The College has a long history of community engagement, starting with its founding purpose of providing education to the children of immigrants working in the mills, and community engagement can be found in many areas of the institution. Some examples include:

  • Access Academy: The Meelia Center for Community Engagement’s Access Academy provides a college access program to Manchester high school students from underrepresented backgrounds while providing Saint Anselm College students leadership and learning opportunities within the program.
  • Anselmian BREAK: Through this program, run by Campus Ministry, students engage with communities around the United States during college breaks through community partnerships. They learn about justice issues and community needs, providing physical service, monetary donations, and advocacy. 
  • Manchester Asset Mapping: As a part of their Intro to Peace & Justice Studies course and in partnership with the Meelia Center, students worked with the Manchester Health Department to create asset maps for all of the city wards. 
  • Moore Center community classes provide community-based enrichment and learning opportunities for Moore Center participants with intellectual and cognitive disabilities while providing educational opportunities for Saint Anselm College students through their partnership with the Meelia Center.
  • The Housing We Need Initiative: The Center for Ethics in Society works with NH Housing to provide education, foster dialogue, and do research about the housing crisis in New Hampshire. This is all aimed at finding solutions for the barriers to adequate housing options for people in all walks of life in the state.

There are two main offices that focus on community engagement, Campus Ministry and the Meelia Center for Community Engagement, but these values are integral to the full college. Athletics and Student Government both have community engagement as part of their programs. Also, the college has five service societies that report to the Dean of Students Office, with service embedded in their mission statements. Together, these five service societies organize the annual Relay for Life.

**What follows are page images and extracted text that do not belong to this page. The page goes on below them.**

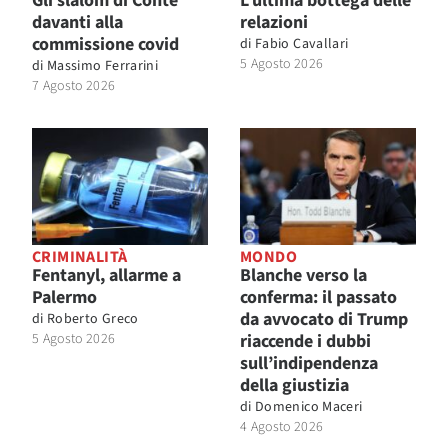
Gli slalom di Conte
L’ultima bottega delle
davanti alla
relazioni
commissione covid
di
Fabio Cavallari
5 Agosto 2026
di
Massimo Ferrarini
7 Agosto 2026
CRIMINALITÀ
MONDO
Fentanyl, allarme a
Blanche verso la
Palermo
conferma: il passato
da avvocato di Trump
di
Roberto Greco
5 Agosto 2026
riaccende i dubbi
sull’indipendenza
della giustizia
di
Domenico Maceri
4 Agosto 2026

Student showing younger children how to play the ukelele

“This Carnegie designation acknowledges and celebrates the colleges’ deep commitment to community engagement and our longstanding reciprocal partnerships with community organizations and neighbors. We are grateful for our community partners who work collaboratively with our students, faculty, and staff in an effort to bring about positive community change,” said Nicole Lora ’06, director of the Meelia Center. “Our students have the opportunity to develop strong civic and leadership skills through this work and ongoing engagement with the community.”

Students at a service site

The college is one of 368 institutions that have been recognized by the Carnegie Elective Classification for Community Engagement. It is awarded following a process of self-study by the institution, which is then assessed by a national review committee. The committee looked at alignment among campus mission, culture, leadership, resources, and practices that support dynamic and noteworthy community engagement. 

“We recognize these institutions for their exceptional commitment to community engagement, and their work to transform knowledge into meaningful action,” said Timothy Knowles, president of the Carnegie Foundation for the Advancement of Teaching. “They exemplify the true spirit of the Carnegie endorsement and the power of serving the public good.”